Part V
Don had called from jail and asked to come back home. I asked the kids if they wanted him back and the unanimous decision was no. That Christmas Day was so ugly it turned my heart black for a very long time.
My kids had come to my defense during the abuse Don was inflicting in one of his drunken rages. Robert had cried in the corner, Linda ran off to her room, but Gary and David had all they were going to take. Weapons in hand, they threatened him and the next thing I knew, Don had a bloody nose and the police were called. After he spent a night in jail, he called the next morning wanting to come home, making the same promises as before.
I was scared. I asked the kids because I knew I was weak and I couldn’t say no to Don. Of course it was wrong, but it’s where I was. I still longed and hoped he could change into that man I knew he could be. He could’ve been a great father but now they despised him.
They’d endured too much at our hands. God forgive me.

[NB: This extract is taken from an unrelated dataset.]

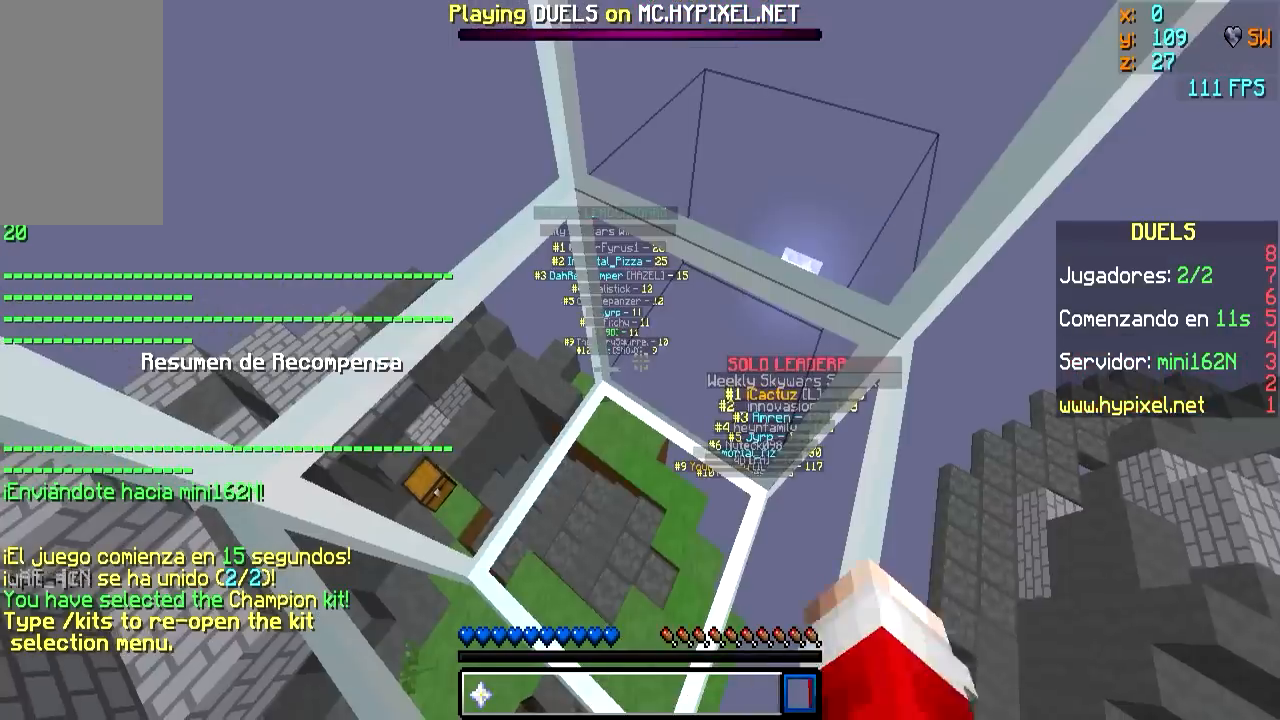
{"keys": [], "mouse": ["right"], "events": [[150, "d", "up"], [367, "s", "up"]]}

I had feared for Don’s life as the decision was made. My kids were nearly grown and they were angry. When we spoke on the phone, Don told me he wouldn’t ever come back. We both knew this was the turning point.
My heart was shattered again, for all that was lost in both Don and my kids.
We never saw him again. I continued to stay guarded for years, but after awhile, I grew into myself more and no longer held fears about him. My kids were much happier versions of themselves after he was gone.
I never remarried and never dated another man.
One crisp, spring morning in April of 1985, a strange car rolled into my driveway while I sat on the porch, coffee in hand. I watched it slowly progress to the parking spot beside of my dogwood and behind Robert’s car. A middle aged man with dark, graying hair stepped out and I knew him on the spot. My breath caught in my throat. Andy.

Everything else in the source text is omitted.